E na questão do arroz e do trigo?

Barbieri – O produtor catarinense que colheu cedo, colheu bem. Teve oportunidade de vender. O Brasil colheu mais do que consome: colheu 12,5 milhões de toneladas, consumiu 11 milhões e quem não vendeu perdeu a chance e hoje tem problema de comercialização. No trigo, o grande problema é que Santa Catarina é o último mercado a colher, enquanto o mercado consumidor (os moinhos) comprou grãos do Paraná, do Rio Grande do Sul e São Paulo. Quando chega a vez do produtor catarinense vender, ele não encontra mercado. O preço hoje está abaixo do custo de produção.

E o leite?

Barbieri – Os preços foram compensadores no ano inteiro. Preços estáveis e promissores; será um bom produto para se ganhar dinheiro na pequena propriedade.

O fumo também registrou bom desempenho.

Barbieri – Mais de 50 mil produtores catarinense trabalham nessa atividade. Não houve o reajuste solicitado pelos produtores e dos 40% reivindicado conseguiram apenas 17%, mas, mesmo assim, o fumo foi remunerador.

O Brasil deve fazer a opção pelos transgênicos?

Barbieri – O Brasil está brincando com esta questão da transgenia. O Mundo todo adotou isso, grandes produtores adotaram isso e se reduziu custos dos produtos agrícolas em até 40%. Se o Brasil não entrar urgentemente neste do processo, o país ficará fora do mercado internacional. Os produtores brasileiros não serão mais competitivos no mercado internacional. É necessário que se defina esta brincadeira que está se fazendo com os transgênicos, dizendo que é proibido, enquanto que, hoje, os produtores plantam mais de 50% de soja transgênica; os gaúchos quase que 100% e o Brasil faz de conta que isso é proibido. O Congresso Nacional e o Governo deveriam acabar com a parte política e ideológica e entrar nesse mercado mundial, nessa era de globalização.

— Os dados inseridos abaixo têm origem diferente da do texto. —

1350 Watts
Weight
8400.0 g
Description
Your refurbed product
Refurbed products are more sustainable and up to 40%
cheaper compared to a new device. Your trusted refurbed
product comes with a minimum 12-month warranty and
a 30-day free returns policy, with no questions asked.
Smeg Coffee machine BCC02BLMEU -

Os problemas de armazenagem da safra continuará em 2005?

Barbieri – Sim. SC produz em torno de 6 milhões de toneladas de grãos e tem uma capacidade de armazenagem de 3,5 milhões. Temos capacidade de armazenar metade de nossa safra de grãos: arroz, milho, soja... Conforme se colhe também vai se consumindo. Consumimos 5 milhões de toneladas de milho, nesse caso o problema de armazenagem já não é mais tão grave.